The benchmark demonstrates that vLLM substantially outperforms Hugging Face Transformers, particularly as the batch size increases.

Scalability

vLLM maintains relatively stable inference times even as the batch size grows. At a batch size of 32, vLLM completes inference in just 3.38 seconds, whereas Hugging Face requires 12.90 seconds.

This scalability is primarily enabled by PagedAttention, which minimizes memory fragmentation and allows efficient management of the KV cache.

GPU Utilization

vLLM employs continuous batching, allowing new requests to join an active batch while existing requests continue decoding.

Combined with optimized CUDA kernels, this approach minimizes GPU idle time and significantly improves throughput, resulting in better hardware utilization and lower serving costs.

Memory Efficiency

Traditional inference frameworks often allocate KV cache memory contiguously, which can lead to fragmentation and inefficient GPU memory usage.

By allocating memory in small fixed-size pages, vLLM reduces fragmentation and enables substantially more concurrent requests to fit within the same GPU memory budget.


GPU Memory Usage

The figure below illustrates the difference in GPU memory consumption between Hugging Face Transformers and vLLM.

GPU Memory Usage HF VS vLLM

vLLM consistently uses GPU memory more efficiently because of its paged KV cache architecture and block-sharing mechanism, allowing it to serve larger workloads without exhausting available memory.


Throughput Benchmark

The following benchmark measures serving throughput when each request generates a single output completion.

Throughput Benchmark

The results show that vLLM achieves approximately 14× to 24× higher throughput than Hugging Face Transformers and 2.2× to 2.5× higher throughput than Text Generation Inference (TGI).
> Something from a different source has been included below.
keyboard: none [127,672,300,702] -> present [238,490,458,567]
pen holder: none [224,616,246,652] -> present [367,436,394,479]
These improvements stem from several complementary optimizations:

  • PagedAttention for efficient KV cache allocation
  • Continuous batching for higher GPU utilization
  • Copy-on-write KV cache sharing for beam search and parallel sampling
  • Memory swapping between GPU and CPU when necessary

Together, these techniques make vLLM one of the most efficient inference engines for deploying large language models at scale.


Conclusion

vLLM introduces a fundamentally different approach to LLM serving by treating the KV cache similarly to virtual memory in an operating system.
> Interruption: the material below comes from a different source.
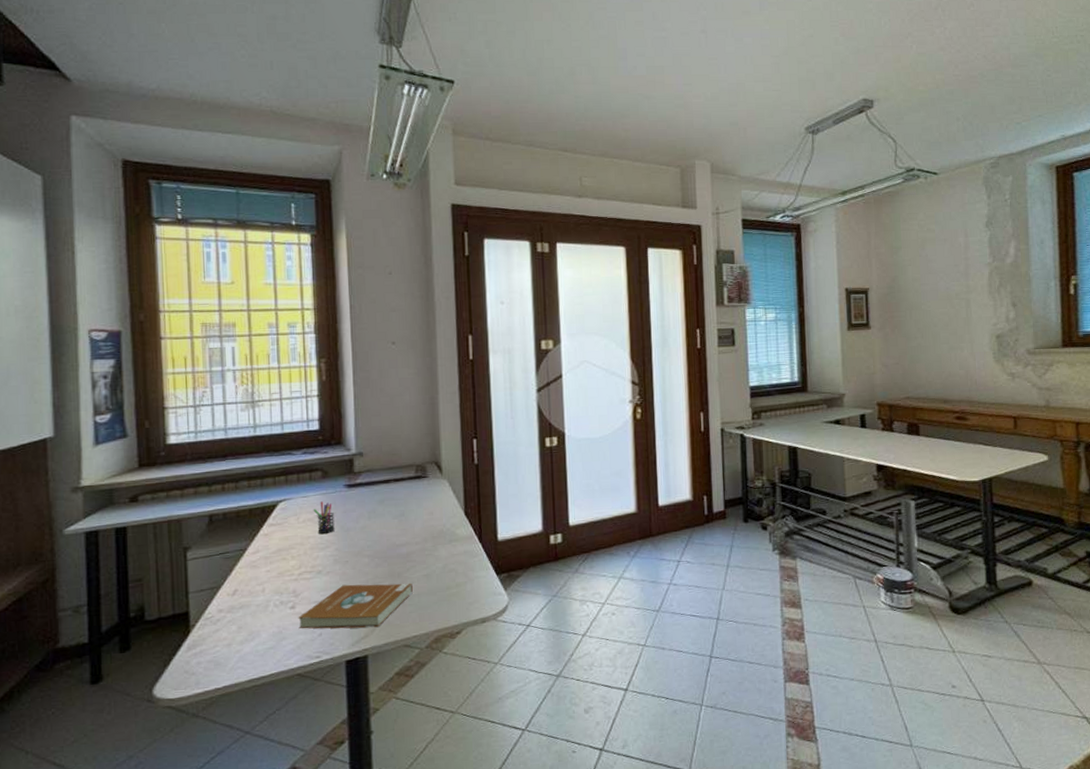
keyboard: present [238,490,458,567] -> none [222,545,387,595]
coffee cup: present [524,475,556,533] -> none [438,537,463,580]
Its innovations, including PagedAttention, block sharing, copy-on-write, continuous batching, and memory swapping, dramatically improve throughput, reduce memory waste, and increase GPU utilization.

For production deployments that require serving many concurrent requests efficiently, vLLM offers substantial performance advantages over traditional inference frameworks while remaining compatible with a wide range of modern large language models.